From the fantasy football preview, reproduce word for word the passage that starts at "Gates is a gamble." and stops after "Maclin (WR, PHI)".

---------- Selected excerpt ----------

What am I saying here? Ok.. so I think that Allen is being undervalued and should prove a valuable part of someone’s team this year – you can currently find him going in the 6th round and I would have no problem picking him up there. Stevie Johnson is going undrafted in most leagues and could very well become someone to pick up and play mid-year in PPR leagues, but since he is sitting at the WR3 position for the Chargers I wouldn’t suggest drafting him on your team – rather just keeping an eye out in case he surprises early.
Melvin Gordon is the brand new bread & butter back for the Chargers who should immediately take the reins of the running game. He is not known as a passing-down back, though, and so the newly healthy Danny Woodhead should resume his role from 2013 as the pass catcher in the backfield. I don’t expect 76 receptions again, especially since Branden Oliver was able to showcase some ability in 2014 so he may spell Woodhead slightly, but I do expect fantasy relevant production from Woodhead as a RB3 in PPR leagues.
Gates is a gamble. He just turned 35. Not a good thing for an NFL tight end. Besides that, Ladarius Green is right behind him, waiting to cut into his playing time. Gates may have some good games this year, but I’m not drafting either Gates or Green for my squads.
Kansas City Chiefs
Additions: Jeremy Maclin (WR, PHI)
Departures: Dwayne Bowe (WR, CLE)
The Future: All aboard the Alex Smith traaaaiiinnnn…. Yeah. That’s a train that I’m not too excited to take. He’s a consistent quarterback though, consistently mediocre. Consistently hands the football off to Jamaal Charles. Remember, in 2014 there were no wide receivers that caught a touchdown. None! And as much as we may think Dwayne Bowe has been criminally overrated for years now, Alex Smith is the reason.

---------- Data extract ----------

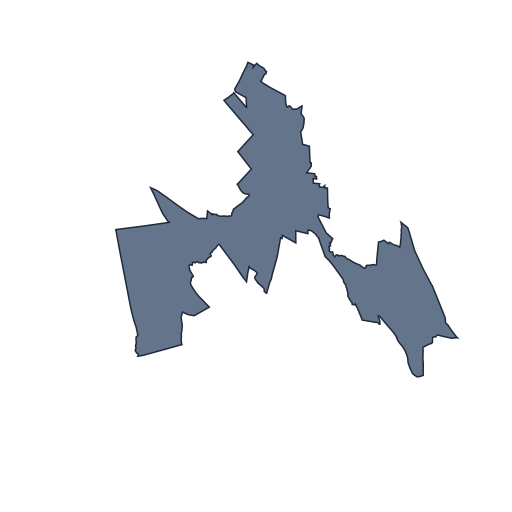 Apizaco, Tlaxcala, Mexico (Equal Earth projection), rotated 155°
{"feature_id": "50627088B30859164427191", "entity_name": "Apizaco", "entity_type": "district", "adm_level": 2, "iso_a3": "MEX", "parent_name": "Mexico", "parent_adm1": "Tlaxcala", "projection": "equal_earth", "projection_center": [-98.132, 19.426], "detail": "fine", "context": "isolated", "style": "filled", "palette": "slate", "viewbox_px": 512, "rotation_deg": 155, "n_neighbors": 0, "source": "geoboundaries", "source_scale": "gbopen_adm2", "svg_char_len": 6127}
<svg xmlns="http://www.w3.org/2000/svg" viewBox="0 0 512 512"><g transform="rotate(155 256 256)"><path d="M405.5,215.1L400.0,213.6L360.6,207.0L360.4,208.3L359.1,211.8L357.3,215.2L356.6,217.2L354.8,219.5L354.4,220.4L352.5,223.4L351.3,226.8L350.7,229.3L349.7,232.3L346.2,236.2L342.7,231.9L337.3,228.0L319.9,229.4L325.0,244.1L325.6,246.4L326.6,251.6L327.1,255.7L327.2,258.0L326.5,259.9L324.9,261.4L324.6,262.2L323.7,263.1L323.4,263.7L323.0,264.0L322.3,263.6L321.9,263.6L321.5,263.9L321.4,265.9L321.8,268.0L321.9,271.3L322.0,271.9L321.7,272.4L321.3,273.7L321.2,274.6L320.6,275.6L319.9,275.9L319.2,275.8L318.7,275.6L318.1,274.8L317.8,274.6L317.4,274.9L317.1,275.7L316.3,276.8L315.4,277.0L314.8,276.0L313.9,275.6L313.2,275.5L312.0,276.0L311.5,275.9L310.8,274.2L310.5,273.9L309.5,273.6L308.7,272.8L307.4,272.7L306.2,272.4L305.3,272.4L304.7,271.6L304.2,271.2L303.9,271.2L303.5,271.6L303.3,272.5L302.8,273.2L299.4,274.6L297.5,274.6L296.9,274.7L296.5,275.2L296.6,277.0L296.5,277.6L296.0,278.0L294.4,277.9L293.9,278.1L293.6,278.6L292.5,279.3L291.8,279.4L290.7,279.9L289.4,280.1L288.5,280.7L285.6,282.2L284.5,282.2L279.4,257.9L276.9,242.7L275.5,236.6L271.0,243.5L268.1,247.5L266.5,250.0L266.6,249.3L266.7,248.4L266.5,247.7L263.4,243.2L262.5,241.4L262.0,239.8L266.1,237.3L266.5,236.1L266.4,234.9L265.9,232.8L265.8,230.9L263.8,226.7L262.6,223.8L262.5,223.0L263.5,220.3L263.1,219.8L262.5,217.9L262.1,217.8L254.7,226.3L252.0,228.5L249.4,232.0L238.2,245.0L235.0,249.3L228.5,258.6L226.1,262.1L225.0,260.8L223.3,263.5L214.4,251.0L209.3,262.1L199.5,254.3L198.0,257.6L197.0,257.0L195.0,255.3L193.0,251.3L191.6,245.6L191.4,245.5L191.8,244.9L193.6,225.9L193.3,225.7L191.4,220.1L189.9,213.8L186.9,197.9L187.5,194.9L187.0,191.8L187.1,191.2L187.5,189.9L187.5,187.5L187.8,186.9L188.1,185.9L188.2,184.6L188.4,183.6L189.7,180.9L189.5,178.2L189.5,176.9L189.3,175.4L188.7,173.3L189.3,171.4L187.2,170.0L187.0,170.5L186.8,170.8L186.3,170.7L186.2,166.7L186.1,166.3L186.8,153.0L173.1,143.6L172.9,143.4L173.3,142.2L172.5,141.8L171.2,145.0L170.8,148.8L170.5,150.1L169.6,149.1L169.2,148.2L163.7,128.4L162.7,122.7L163.2,122.6L163.1,118.9L162.7,116.6L161.5,111.9L160.9,107.1L161.0,104.8L161.6,99.6L163.3,94.8L163.9,89.0L163.8,83.2L162.8,81.1L162.1,80.1L161.5,78.7L159.0,77.6L154.9,77.1L153.6,80.1L150.9,85.6L149.2,89.4L148.7,91.1L146.2,96.4L144.9,98.8L143.4,102.5L143.1,102.7L138.0,102.9L135.7,102.9L134.2,102.6L133.6,102.7L132.8,103.0L132.4,103.5L130.8,106.8L130.6,107.3L130.1,107.6L129.6,107.7L129.1,107.6L127.6,106.8L127.1,106.8L126.2,107.4L125.0,107.8L122.3,105.7L121.9,105.2L114.0,99.2L112.9,98.6L108.5,97.1L108.1,96.8L108.4,97.6L109.7,103.1L110.5,107.3L111.3,112.8L112.2,114.6L112.4,115.3L110.8,119.6L110.6,120.8L108.8,154.6L109.0,155.3L110.0,173.8L109.9,194.0L107.1,212.2L106.5,217.4L110.4,225.3L110.6,223.9L110.8,223.4L111.7,220.8L113.0,218.6L113.4,218.2L114.6,215.2L115.0,214.6L115.4,214.3L116.1,212.7L117.6,209.8L118.3,208.9L119.3,207.1L119.8,206.5L120.0,205.9L122.0,203.3L123.9,205.9L126.1,207.5L129.4,212.2L130.8,211.2L133.4,216.3L136.5,216.3L139.1,216.9L148.0,201.8L150.4,197.2L151.7,197.3L152.2,197.7L152.6,198.3L155.0,199.2L155.7,199.1L156.4,199.3L156.7,199.5L158.8,200.5L159.7,200.7L160.1,200.7L160.2,200.2L162.1,199.1L162.7,198.9L163.3,199.1L163.7,200.2L164.8,202.0L165.3,203.4L169.5,208.0L171.7,211.1L172.5,212.6L173.4,213.9L174.4,214.6L175.4,216.5L175.5,218.0L177.1,219.0L177.4,219.7L179.0,220.7L180.5,220.8L180.8,221.0L181.1,222.0L182.0,222.7L182.9,223.1L184.6,221.9L185.3,223.2L185.5,224.2L185.0,226.4L185.1,227.5L185.4,227.7L186.0,227.7L187.2,228.9L187.5,229.6L187.3,230.1L186.2,231.7L186.1,232.5L185.7,233.2L185.9,233.7L185.1,234.0L184.4,233.7L184.0,233.9L183.9,235.2L183.9,236.1L183.7,236.8L182.7,236.2L179.1,239.4L180.8,243.0L182.6,247.4L183.3,265.4L181.7,266.9L176.8,262.6L173.5,259.4L172.9,260.9L171.9,263.0L170.9,264.6L168.7,267.5L170.3,269.0L167.6,275.9L162.5,287.4L164.9,288.9L163.9,290.8L164.9,290.5L166.1,289.8L169.5,292.1L168.6,293.6L167.7,294.5L173.2,297.8L171.5,302.1L168.6,300.1L167.6,302.6L168.9,303.3L168.0,305.7L175.0,310.1L173.0,311.1L167.8,314.2L166.6,317.3L167.5,318.0L161.2,333.0L166.7,337.6L166.0,339.3L163.0,349.7L161.1,350.8L159.4,352.1L158.9,352.7L156.5,356.0L154.4,359.9L154.1,361.2L154.8,365.2L155.0,365.8L155.0,366.1L151.5,371.3L150.9,372.6L157.5,371.9L157.9,372.1L158.7,373.0L159.7,373.0L161.0,373.5L161.0,374.5L161.6,377.2L161.9,377.3L162.3,377.9L162.6,378.1L162.9,377.8L163.6,377.8L165.1,378.0L164.2,382.6L163.2,385.2L161.6,388.7L162.0,389.5L172.9,404.0L173.8,405.7L176.6,409.7L176.8,410.6L177.5,411.4L177.9,412.5L176.7,412.9L175.5,414.1L173.8,415.1L172.8,416.2L172.0,416.7L171.3,417.0L170.1,416.9L169.4,417.7L168.5,418.7L169.0,419.6L169.3,420.6L169.5,422.8L172.3,426.7L173.4,428.9L173.7,429.9L174.0,430.3L178.8,428.3L177.5,430.1L179.7,432.9L181.5,434.9L184.4,432.1L192.6,425.6L194.8,423.6L198.5,420.7L204.6,416.5L205.0,415.3L205.1,413.3L198.1,403.8L201.7,394.7L202.0,394.9L207.2,413.4L208.7,412.4L210.7,412.4L213.2,411.6L219.2,410.7L218.4,407.1L215.8,397.9L212.7,386.5L210.0,377.2L209.1,373.2L207.3,367.1L228.4,358.3L223.5,336.7L242.4,329.0L242.7,329.0L242.3,327.4L242.3,324.9L242.2,323.3L242.0,321.9L241.7,320.4L241.0,318.9L240.3,317.7L238.5,316.1L236.3,314.9L236.4,313.8L236.2,313.8L238.4,312.9L239.3,312.7L239.2,313.0L239.3,313.0L245.4,310.3L248.2,309.6L249.6,309.5L255.0,308.2L256.3,308.1L257.3,307.5L257.3,306.9L257.6,306.5L259.5,305.3L260.1,304.6L260.6,303.4L262.0,302.9L262.6,303.0L263.7,303.8L264.9,303.7L265.4,304.3L266.1,304.7L266.3,304.9L266.8,304.8L267.3,305.0L267.9,305.8L268.9,305.9L269.5,306.4L270.7,306.7L272.2,307.6L274.4,309.8L274.1,310.4L277.0,311.8L277.7,312.8L278.0,312.7L278.2,312.2L280.9,317.3L284.8,310.8L289.4,313.1L292.5,314.2L300.2,325.6L306.7,336.9L312.3,347.2L316.6,354.7L318.9,358.2L322.7,362.5L322.5,355.3L322.7,335.3L322.5,333.3L321.7,328.1L320.9,323.7L320.6,323.2L344.7,330.5L371.9,339.2L377.8,316.4L391.7,260.9L393.9,249.6L394.8,241.6L396.7,233.7L398.5,233.5L399.4,232.4L399.8,231.4L400.4,230.2L401.1,228.1L403.2,225.3L403.4,224.2L404.1,222.7L405.3,221.7L405.5,221.1L405.1,218.4L404.7,218.0L404.1,216.6L405.5,215.1Z" fill="#64748b" stroke="#1e293b" stroke-width="1.5"/></g></svg>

----------

# Result for this task
Gates is a gamble. He just turned 35. Not a good thing for an NFL tight end. Besides that, Ladarius Green is right behind him, waiting to cut into his playing time. Gates may have some good games this year, but I’m not drafting either Gates or Green for my squads.
Kansas City Chiefs
Additions: Jeremy Maclin (WR, PHI)